## Work request
Every record that follows must be set down word for word.

(Dataset entries)
BEGIN

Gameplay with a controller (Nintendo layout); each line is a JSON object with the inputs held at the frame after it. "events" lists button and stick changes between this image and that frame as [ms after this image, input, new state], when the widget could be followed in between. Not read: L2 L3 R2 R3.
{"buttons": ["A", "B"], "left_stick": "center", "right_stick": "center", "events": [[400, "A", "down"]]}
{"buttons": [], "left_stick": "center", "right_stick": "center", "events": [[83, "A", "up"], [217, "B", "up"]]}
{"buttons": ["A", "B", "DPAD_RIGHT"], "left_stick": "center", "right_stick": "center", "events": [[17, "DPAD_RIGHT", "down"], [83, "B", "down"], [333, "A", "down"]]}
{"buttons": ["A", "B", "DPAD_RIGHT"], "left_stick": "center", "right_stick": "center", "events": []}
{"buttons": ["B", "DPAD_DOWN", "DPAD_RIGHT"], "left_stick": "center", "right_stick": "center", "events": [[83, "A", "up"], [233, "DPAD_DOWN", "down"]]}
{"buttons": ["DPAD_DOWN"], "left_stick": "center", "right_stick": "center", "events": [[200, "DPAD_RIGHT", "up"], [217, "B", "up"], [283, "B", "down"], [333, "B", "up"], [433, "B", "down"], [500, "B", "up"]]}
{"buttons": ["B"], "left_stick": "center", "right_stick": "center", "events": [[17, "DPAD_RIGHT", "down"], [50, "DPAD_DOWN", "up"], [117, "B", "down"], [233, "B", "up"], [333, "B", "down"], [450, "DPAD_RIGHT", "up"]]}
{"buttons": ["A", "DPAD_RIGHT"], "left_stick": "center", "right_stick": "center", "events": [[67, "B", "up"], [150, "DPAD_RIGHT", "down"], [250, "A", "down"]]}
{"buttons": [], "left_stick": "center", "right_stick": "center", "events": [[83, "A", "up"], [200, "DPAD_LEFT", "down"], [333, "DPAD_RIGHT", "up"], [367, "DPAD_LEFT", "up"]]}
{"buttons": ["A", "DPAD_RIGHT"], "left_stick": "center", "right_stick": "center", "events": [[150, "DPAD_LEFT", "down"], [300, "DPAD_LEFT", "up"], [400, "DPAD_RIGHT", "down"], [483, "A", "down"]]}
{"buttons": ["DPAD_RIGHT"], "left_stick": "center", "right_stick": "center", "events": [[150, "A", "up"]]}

END

## Problem solution
Gameplay with a controller (Nintendo layout); each line is a JSON object with the inputs held at the frame after it. "events" lists button and stick changes between this image and that frame as [ms after this image, input, new state], when the widget could be followed in between. Not read: L2 L3 R2 R3.
{"buttons": ["A", "B"], "left_stick": "center", "right_stick": "center", "events": [[400, "A", "down"]]}
{"buttons": [], "left_stick": "center", "right_stick": "center", "events": [[83, "A", "up"], [217, "B", "up"]]}
{"buttons": ["A", "B", "DPAD_RIGHT"], "left_stick": "center", "right_stick": "center", "events": [[17, "DPAD_RIGHT", "down"], [83, "B", "down"], [333, "A", "down"]]}
{"buttons": ["A", "B", "DPAD_RIGHT"], "left_stick": "center", "right_stick": "center", "events": []}
{"buttons": ["B", "DPAD_DOWN", "DPAD_RIGHT"], "left_stick": "center", "right_stick": "center", "events": [[83, "A", "up"], [233, "DPAD_DOWN", "down"]]}
{"buttons": ["DPAD_DOWN"], "left_stick": "center", "right_stick": "center", "events": [[200, "DPAD_RIGHT", "up"], [217, "B", "up"], [283, "B", "down"], [333, "B", "up"], [433, "B", "down"], [500, "B", "up"]]}
{"buttons": ["B"], "left_stick": "center", "right_stick": "center", "events": [[17, "DPAD_RIGHT", "down"], [50, "DPAD_DOWN", "up"], [117, "B", "down"], [233, "B", "up"], [333, "B", "down"], [450, "DPAD_RIGHT", "up"]]}
{"buttons": ["A", "DPAD_RIGHT"], "left_stick": "center", "right_stick": "center", "events": [[67, "B", "up"], [150, "DPAD_RIGHT", "down"], [250, "A", "down"]]}
{"buttons": [], "left_stick": "center", "right_stick": "center", "events": [[83, "A", "up"], [200, "DPAD_LEFT", "down"], [333, "DPAD_RIGHT", "up"], [367, "DPAD_LEFT", "up"]]}
{"buttons": ["A", "DPAD_RIGHT"], "left_stick": "center", "right_stick": "center", "events": [[150, "DPAD_LEFT", "down"], [300, "DPAD_LEFT", "up"], [400, "DPAD_RIGHT", "down"], [483, "A", "down"]]}
{"buttons": ["DPAD_RIGHT"], "left_stick": "center", "right_stick": "center", "events": [[150, "A", "up"]]}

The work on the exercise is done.